Creativity with the power to change lives

Was wäre ein Werbefestival, wenn es nicht schon in Ankündigungen und Titel werblich ganz gewaltig auf die Tube drücken würde. Natürlich schüren Aussagen wie diese eine große Portion Neugier und wecken hohe Erwartungen an die präsentierten Kampagnen – und bei einzelnen Kampagnen wurden diese Erwartungen auch tatsächlich erfüllt.
Wie jedes Jahr war die Lions Health von Trends durchsetzt, von denen ich einige – genauso wie der Verfasser unseres Editorials – für absolut grenzwertig halte. Gefühlt jede internationale Pharmafirma, die in der Onkologie tätig ist, produziert Filme mit und über Patienten, die massiv auf die Tränendrüse drücken und das Leben der Patienten völlig unrealistisch im Stil von Modefotografie à la Peter Lindbergh oder Helmut Newton in Szene setzen. Die Videos haben keinerlei Informationsgehalt und es drängt sich die Frage auf, ob man Budgets nicht sinnvoller als für blanke Imagevideos verwenden könnte. Informationsbedarf gäbe es ja gerade in dieser Indikation mit all ihren bahnbrechenden Innovationen genug.
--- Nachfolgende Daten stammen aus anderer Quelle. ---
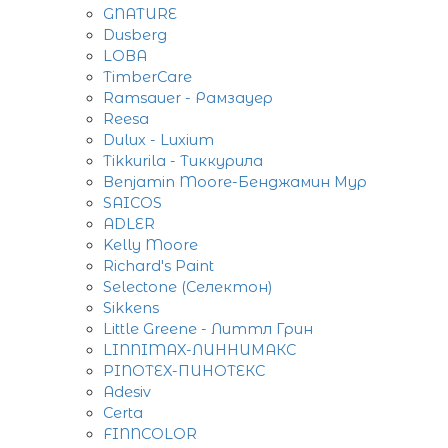
GNATURE
Dusberg
LOBA
TimberCare
Ramsauer - Рамзауер
Reesa
Dulux - Luxium
Tikkurila - Тиккурила
Benjamin Moore-Бенджамин Мур
SAICOS
ADLER
Kelly Moore
Richard's Paint
Selectone (Селектон)
Sikkens
Little Greene - Литтл Грин
LINNIMAX-ЛИННИМАКС
PINOTEX-ПИНОТЕКС
Adesiv
Certa
FINNCOLOR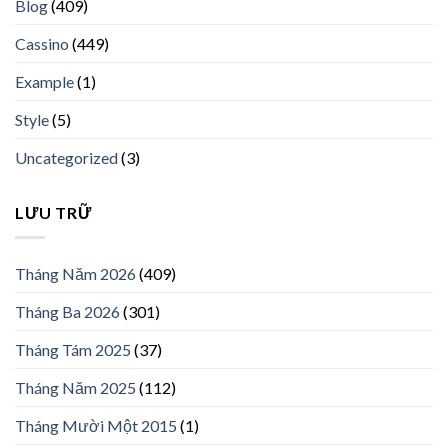
Blog
(409)
Cassino
(449)
Example
(1)
Style
(5)
Uncategorized
(3)
LƯU TRỮ
Tháng Năm 2026
(409)
Tháng Ba 2026
(301)
Tháng Tám 2025
(37)
Tháng Năm 2025
(112)
Tháng Mười Một 2015
(1)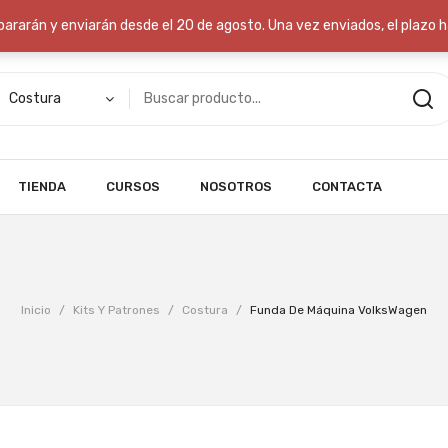
res a 70€
repararán y enviarán desde el 20 de agosto. Una vez enviados, el plazo 
Costura
TIENDA
CURSOS
NOSOTROS
CONTACTA
Inicio
/
Kits Y Patrones
/
Costura
/
Funda De Máquina VolksWagen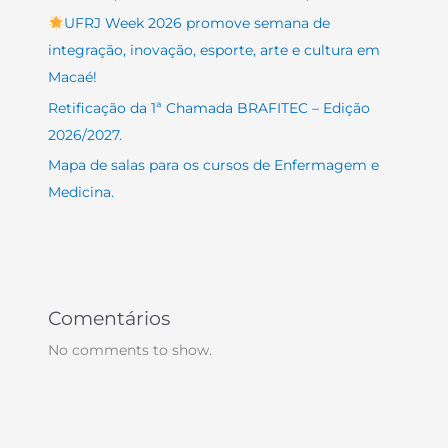
UFRJ Week 2026 promove semana de
integração, inovação, esporte, arte e cultura em
Macaé!
Retificação da 1ª Chamada BRAFITEC – Edição
2026/2027.
Mapa de salas para os cursos de Enfermagem e
Medicina.
Comentários
No comments to show.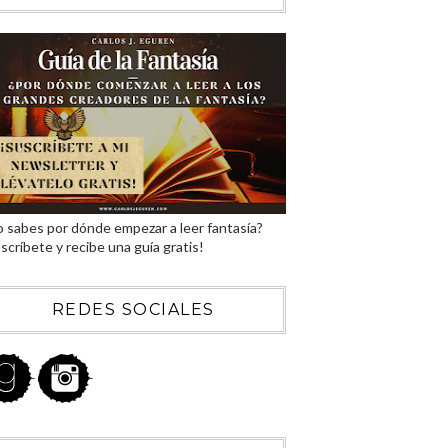
 sabes por dónde empezar a leer fantasía?
scríbete y recibe una guía gratis!
REDES SOCIALES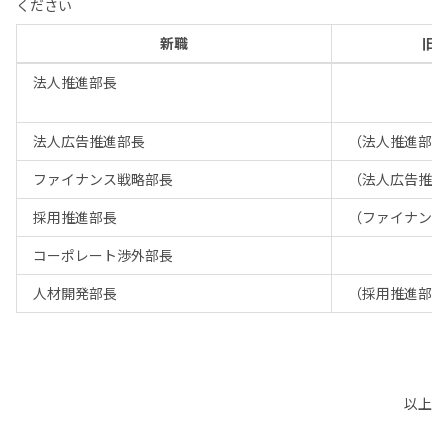
ください
新職
旧
法人推進部長
法人広告推進部長
（法人推進部長
ファイナンス戦略部長
（法人広告推進
採用推進部長
（ファイナンス
コーポレート渉外部長
人材開発部長
（採用推進部長
以上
Umso mehr begeistert haben mich hingegen die folgenden Kampagnen, die tatsächlich mit ihrer Kreativität Leben verändert haben:

„The Tiniest Listing“ – eine Fundraising-Kampagne für das Cook County Hospital von Ogilvy & Mather, Chicago

In Chicago kommt eines von zehn Babys zu früh zur Welt und muss in den Inkubator. Aufgrund der prekären Versicherungssituation in den Vereinigten Staaten ist es vielen Eltern jedoch nicht möglich, die Kosten von 4.000 US-Dollar pro Nacht dafür aufzubringen.
Anstatt „gewöhnliche“ Spendenaufrufe zu starten, hat die Agentur kleine Inserate im Wohnungsanzeigen-Markt von Tageszeitungen platziert und die Babyinkubatoren als Mini-Apartments dargestellt mit der Bitte, eine Nacht für ein Baby in diesem Apartment zu buchen. Die Investition in die Anzeigen war marginal – wenige Hundert Dollar führten zu einem Spendenaufkommen von Hunderttausenden von Dollar, die das Überleben vieler Frühgeborenen retten.

 

 © Cannes Lions Health/lovethework.com

 

„The Imaginary Friend Society“ – Videos zur Aufklärung von jungen Patienten im Auftrag der Pediatric Brain Tumor Foundation von RPA aus Santa Monica

In 22 Videos werden medizinische Erklärungen und andere relevante Themen in kindgerechte Sprache übersetzt und von unglaublich entzückenden Charakteren präsentiert, die teilweise auf Basis von Kinderzeichnungen entstanden sind.

 

 © Cannes Lions Health/lovethework.com

 

Und dann noch etwas für die ­Tierfreunde unter den Lesern – „The Nest Adress“

Diese Kampagne hat das Leben von Störchen insofern verändert, als sie schlicht ihr Leben rettet. In Auftrag gegeben wurde sie vom Energie-Konzern Enel in Kooperation mit der rumänischen Ornithologischen Gesellschaft, ausgeführt von Publicis Rumänien.
Immer wieder gehen Storchennester, die auf Hochspannungsleitungen gebaut werden, in Flammen auf und die jungen, noch flugunfähigen Störche sterben darin. Eine App mit dem Titel „The Nest Adress“ ermöglicht der Bevölkerung, die „Adresse“ eines Nestes einzugeben. Enel stellt dann den Strom in diesem Abschnitt ab und die Nester werden mit einer Art Isolierung umhüllt, um die Störche zu schützen. 93% der auf Hochspannungsleitungen errichteten Storchennester konnten durch diese App rechtzeitig isoliert werden.
Für mich sind Kampagnen oder Kommunikationsideen immer dann besonders spannend, wenn man sich denkt: „Na klar, ist ja eh logisch, wie sollte man das sonst machen? Warum ist das noch niemandem früher eingefallen?“ Es ist aber offensichtlich niemandem eingefallen und auf einmal ist die Idee da. Und sie funktioniert. Und sie kann Leben verändern.